The new health care law, which asserts unlimited power for the
federal government to decide how Americans should get their health
care, simply is not compatible with the Constitution.
In their deliberations, the Justices of the Supreme Court also
raised a very salient point: If this is the end of
bureaucrat-controlled health care, what comes next?
House Republicans showed them with the passage of Path to
Prosperity, which offers a new approach—one that maintains a
critical role for government but ultimately puts the American
people in charge, as they should be.
For the second year in a row, Republicans in the House outlined
a better way forward in health care. Our budget repeals the
President’s health care overhaul and keeps the protections that
made Medicare a guaranteed promise for seniors throughout the
years.
To the bureaucrats who have mismanaged the program into
bankruptcy we say: Enough. Your approach doesn’t work.
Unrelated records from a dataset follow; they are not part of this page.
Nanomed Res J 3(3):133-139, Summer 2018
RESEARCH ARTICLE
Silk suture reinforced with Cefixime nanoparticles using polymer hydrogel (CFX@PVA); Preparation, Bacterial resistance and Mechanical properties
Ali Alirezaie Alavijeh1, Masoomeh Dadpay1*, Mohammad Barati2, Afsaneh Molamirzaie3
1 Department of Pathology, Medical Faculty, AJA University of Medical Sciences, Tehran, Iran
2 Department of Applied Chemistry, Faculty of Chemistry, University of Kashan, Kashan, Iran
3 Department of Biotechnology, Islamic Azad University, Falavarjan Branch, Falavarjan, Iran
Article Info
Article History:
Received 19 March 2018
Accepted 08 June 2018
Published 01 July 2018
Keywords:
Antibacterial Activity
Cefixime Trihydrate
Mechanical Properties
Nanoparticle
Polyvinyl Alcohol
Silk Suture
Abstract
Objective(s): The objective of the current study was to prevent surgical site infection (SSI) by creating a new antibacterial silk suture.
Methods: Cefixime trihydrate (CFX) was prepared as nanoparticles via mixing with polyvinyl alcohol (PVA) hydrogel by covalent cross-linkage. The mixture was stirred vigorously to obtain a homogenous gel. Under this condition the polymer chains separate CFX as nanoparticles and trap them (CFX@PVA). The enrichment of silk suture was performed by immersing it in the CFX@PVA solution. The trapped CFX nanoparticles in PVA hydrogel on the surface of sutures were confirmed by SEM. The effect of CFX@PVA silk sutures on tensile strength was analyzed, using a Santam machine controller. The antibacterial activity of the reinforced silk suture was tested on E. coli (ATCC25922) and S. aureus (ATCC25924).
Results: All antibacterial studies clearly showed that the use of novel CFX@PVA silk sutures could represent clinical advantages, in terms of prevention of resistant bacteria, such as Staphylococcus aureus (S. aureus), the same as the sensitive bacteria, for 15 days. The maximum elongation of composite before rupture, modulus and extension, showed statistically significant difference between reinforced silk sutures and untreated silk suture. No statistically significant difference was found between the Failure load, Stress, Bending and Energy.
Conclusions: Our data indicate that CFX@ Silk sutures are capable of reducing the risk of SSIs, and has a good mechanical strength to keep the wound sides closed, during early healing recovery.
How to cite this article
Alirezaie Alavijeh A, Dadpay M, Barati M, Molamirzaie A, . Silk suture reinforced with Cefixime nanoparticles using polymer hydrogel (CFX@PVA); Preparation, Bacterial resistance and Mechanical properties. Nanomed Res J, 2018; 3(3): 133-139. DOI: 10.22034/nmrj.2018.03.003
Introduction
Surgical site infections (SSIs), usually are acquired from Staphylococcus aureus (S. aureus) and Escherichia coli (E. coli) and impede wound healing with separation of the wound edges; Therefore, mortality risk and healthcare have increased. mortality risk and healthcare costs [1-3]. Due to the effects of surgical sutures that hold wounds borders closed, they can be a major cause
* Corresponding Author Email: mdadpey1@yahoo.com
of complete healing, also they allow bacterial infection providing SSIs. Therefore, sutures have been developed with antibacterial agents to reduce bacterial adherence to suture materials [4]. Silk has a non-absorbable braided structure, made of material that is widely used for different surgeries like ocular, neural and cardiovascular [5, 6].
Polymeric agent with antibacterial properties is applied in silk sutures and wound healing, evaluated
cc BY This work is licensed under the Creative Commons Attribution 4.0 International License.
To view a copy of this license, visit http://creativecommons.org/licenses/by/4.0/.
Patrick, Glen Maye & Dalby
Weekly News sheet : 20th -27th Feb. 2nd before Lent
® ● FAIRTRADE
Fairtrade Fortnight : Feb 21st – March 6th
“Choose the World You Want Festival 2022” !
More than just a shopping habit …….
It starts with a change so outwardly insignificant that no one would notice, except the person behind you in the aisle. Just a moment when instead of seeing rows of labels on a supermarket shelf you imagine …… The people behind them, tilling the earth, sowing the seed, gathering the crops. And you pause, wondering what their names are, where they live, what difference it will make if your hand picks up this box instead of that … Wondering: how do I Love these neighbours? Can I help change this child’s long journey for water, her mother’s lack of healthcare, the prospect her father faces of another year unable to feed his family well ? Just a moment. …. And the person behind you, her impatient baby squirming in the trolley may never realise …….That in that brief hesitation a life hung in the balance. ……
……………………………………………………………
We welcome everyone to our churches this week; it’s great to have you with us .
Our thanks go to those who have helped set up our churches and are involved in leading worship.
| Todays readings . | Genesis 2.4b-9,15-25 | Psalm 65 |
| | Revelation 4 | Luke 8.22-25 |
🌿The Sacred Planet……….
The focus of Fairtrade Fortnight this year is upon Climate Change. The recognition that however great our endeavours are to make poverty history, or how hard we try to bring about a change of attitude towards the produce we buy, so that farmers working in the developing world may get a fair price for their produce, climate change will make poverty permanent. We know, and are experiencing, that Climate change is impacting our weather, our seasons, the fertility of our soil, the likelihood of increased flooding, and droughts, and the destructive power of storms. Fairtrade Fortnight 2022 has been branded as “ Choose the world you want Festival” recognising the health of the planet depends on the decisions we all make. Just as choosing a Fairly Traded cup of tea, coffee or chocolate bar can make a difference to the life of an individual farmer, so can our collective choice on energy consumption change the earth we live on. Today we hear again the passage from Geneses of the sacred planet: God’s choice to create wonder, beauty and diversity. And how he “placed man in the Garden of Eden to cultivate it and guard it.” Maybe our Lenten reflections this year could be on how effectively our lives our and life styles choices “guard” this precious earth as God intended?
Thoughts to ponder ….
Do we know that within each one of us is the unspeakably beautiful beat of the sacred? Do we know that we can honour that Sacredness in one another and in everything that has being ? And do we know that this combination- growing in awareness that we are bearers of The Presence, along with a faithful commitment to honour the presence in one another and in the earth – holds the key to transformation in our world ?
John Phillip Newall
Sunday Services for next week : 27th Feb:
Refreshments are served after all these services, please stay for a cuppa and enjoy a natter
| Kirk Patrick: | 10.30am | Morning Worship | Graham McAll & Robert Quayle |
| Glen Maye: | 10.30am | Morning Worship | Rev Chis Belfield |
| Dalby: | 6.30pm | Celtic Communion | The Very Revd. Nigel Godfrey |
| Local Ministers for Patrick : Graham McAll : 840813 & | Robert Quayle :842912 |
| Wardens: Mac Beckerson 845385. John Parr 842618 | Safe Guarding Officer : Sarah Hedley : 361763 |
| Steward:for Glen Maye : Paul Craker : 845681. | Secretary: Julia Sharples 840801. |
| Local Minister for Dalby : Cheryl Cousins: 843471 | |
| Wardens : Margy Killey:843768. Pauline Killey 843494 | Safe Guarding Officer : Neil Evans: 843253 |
Government
has never come up with a magic formula for lowering costs and
improving quality. It’s time to put 50 million seniors, not 15
bureaucrats, in charge of their own health care decisions. Forcing
insurance companies to compete is the only way to guarantee
quality, affordable health care for seniors that will last for
generations.
Implementing these reforms in Medicare can have the effect of
lowering health care costs for everyone; and that’s the
answer to the question, “What comes next?”
Our budget shows there are leaders in Washington committed to
building on this bipartisan consensus for patient-centered reform.
It shows how we can increase affordability for everyone, while
preventing government debt from threatening the health security of
seniors and the economic security of all Americans.
Putting our trust in the American people—and this goes beyond
health care—is what our budget is all about.
We get government bureaucrats out of the business of picking
winners and losers in health care and other critical sectors of the
economy. Instead, we trust the American people to make their own
decisions about what kind of cars to drive or what light bulbs to
use.
We give power over safety-net programs to the states, and tell
governments that are closest to the people: We trust you can do a
better job than the federal government designing these programs so
that they actually meet the unique needs of each community.
We lower tax rates by closing special interest loopholes, making
clear Washington doesn’t need to micromanage people’s decisions
through the tax code. We let hardworking taxpayers keep more of
their hard-earned dollars, and trust them to decide how to spend
it.
It is so rare in American politics to arrive at a moment in
which the debate revolves around the fundamental nature of American
democracy and the social contract. But that is where we are.
The President’s approach gives more power to unelected
bureaucrats, takes more from hardworking taxpayers, and commits our
great nation to a future of debt, doubt, and decline. This approach
is proving unworkable—in our Congress, in our courts, and in our
communities.
The contrast between the President’s approach and ours could not
be clearer. We put our trust in citizens, not government. Our
budget returns power to individuals, to families, and to
communities.
The Path to Prosperity represents a vote of confidence in the
American experiment. Putting our trust in the American people will
hopefully renew their trust in us. Americans should control their
destinies—and we trust them make the right choice about the future
of our country.
America is on the wrong track, and the President’s approach is
bringing us toward a debt crisis and a welfare state in decline. As
leaders, it is our obligation to offer the nation a better way
forward, and we have. We are offering the nation the opportunity to
realize a brighter and more prosperous future, in a way that’s
consistent with our founding values. And we do so with confidence
that, as they have countless times since our nation’s founding, the
American people will make the right choice and preserve the
American Idea for generations to come.